Sementara di pasar domestik, teh yang beredar masih didominasi oleh teh bermutu rendah. Strategi peningkatan alokasi teh curah first grade ke pasar domestik dapat dilakukan dengan mempertimbangkan adanya potensi konsumsi teh di dalam negeri. Surjadi (2003) mengatakan bahwa konsumen rumah tangga di Jawa Barat memiliki kecenderungan meningkatkan konsumsi teh mereka setelah pengetahuan mereka tentang teh dan khasiatnya bertambah pula. Dengan meningkatkan alokasi teh curah mutu pertama ke pasar domestik diharapkan dapat mendidik konsumen teh Indonesia sehingga penghargaan terhadap produk teh berkualitas akan meningkat. Hal ini dapat dicapai dengan memanfaatkan adanya industri teh olahan yang berkembang, termasuk PT Perkebunan Nusantara sebagai market leader.
4)Strategi WT
Strategi WT adalah strategi yang sifatnya defensif, dimana strategi yang dilakukan harus mampu meminimalisir kerugian akibat dari kelemahan yang dimiliki sekaligus bagaimana menghindari ancaman-ancaman yang mungkin datang. Strategi WO yang dapat dilakukan untuk meningkatkan dayasaing agribisnis teh nasional adalah pembatasan kuota dan nilai impor teh curah dan olahan serta melakukan perencanaan pola tanam, dan mengatur juga menjaga kualitas dan kuantitas stok di pasar.

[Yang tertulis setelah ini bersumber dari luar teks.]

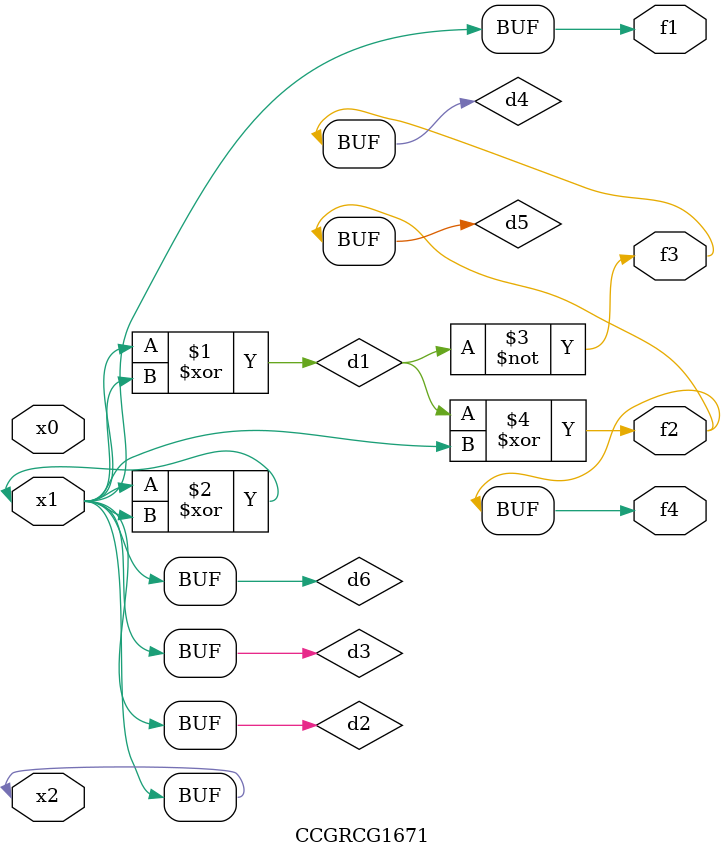
<source format=v>
module CCGRCG1671(
	input x0, x1, x2,
	output f1, f2, f3, f4
);

	wire d1, d2, d3, d4, d5, d6;

	xor (d1, x1, x2);
	buf (d2, x1, x2);
	xor (d3, x1, x2);
	nor (d4, d1);
	xor (d5, d1, d2);
	buf (d6, d2, d3);
	assign f1 = d6;
	assign f2 = d5;
	assign f3 = d4;
	assign f4 = d5;
endmodule

</source>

a. Pembatasan Kuota dan Nilai Impor Teh Curah dan Teh Olahan
Selama tahun 2000 hingga 2009, volume dan nilai impor teh yang masuk ke Indonesia cenderung terus meningkat. Sejak tahun 2000, peningkatan volume impor teh ke Indonesia meningkat dengan peningkatan rata-rata sebesar 18,67 persen setiap tahunnya. Sementara nilai impor teh meningkat sebesar 20 persen setiap tahunnya. Meskipun sebagian produk teh impor merupakan bahan baku bagi industri blending tea di pasar lokal, namun peningkatan volume dan nilai impor yang cukup besar tidak dapat terus dibiarkan. Hal tersebut akan mengurangi penerimaan devisa bagi negara bahkan dapat menimbulkan ketergantungan impor di masa yang akan datang. Strategi pembatasan kuota dan nilai impor dapat dilakukan untuk melindungi produsen teh dalam negeri, sekaligus menjaga stabilisasi persaingan antara produk teh domestik dengan produk teh impor yang masuk. Selain itu, dengan pembatasan nilai impor teh, maka akan mengurangi penggunaan devisa negara untuk membeli teh impor.
b. Melakukan Perencanaan Produksi, serta Kompak Mengatur, Mengendalikan dan Menjaga Kualitas dan Kuantitas Stok di Pasar
Strategi perencanaan produksi dapat dilakukan untuk menghindari risiko akibat adanya ketidakpastian cuaca dan kelangkaan pupuk yang seringkali terjadi di kalangan produsen. Dengan melakukan perencanaan yang tepat, petani dapat menghindari penurunan jumlah dan kualitas produksi yang disebabkan oleh cuaca. Selain itu, dengan mengatur dan menjaga kualitas dan kuantitas stok yang ada di pasar secara kompak, petani dapat mengendalikan jumlah pasokan sehingga akan terhindar dari risiko anjloknya harga pucuk. Petani juga akan memegang kendali dalam peredaran produk di pasar, karena didukung dengan perencanaan produksi yang matang. Hal tersebut juga dapat membantu menstabilkan harga. Di samping itu, dengan mengatur pelaksanaan produksi dan pemasaran, maka biaya yang dikeluarkan dapat dimanfaatkan seefisien mungkin. Hal tersebut memungkinkan petani untuk terus melakukan usaha meskipun kemampuan mengakses sumber modal tambahan sangat sulit. Pengaturan, pengendalian dan upaya menjaga kualitas dan kuantitas stok di pasar juga diharapkan dapat meningkatkan pendapatan petani sehingga akan mengurangi upaya konversi yang dilakukan oleh petani.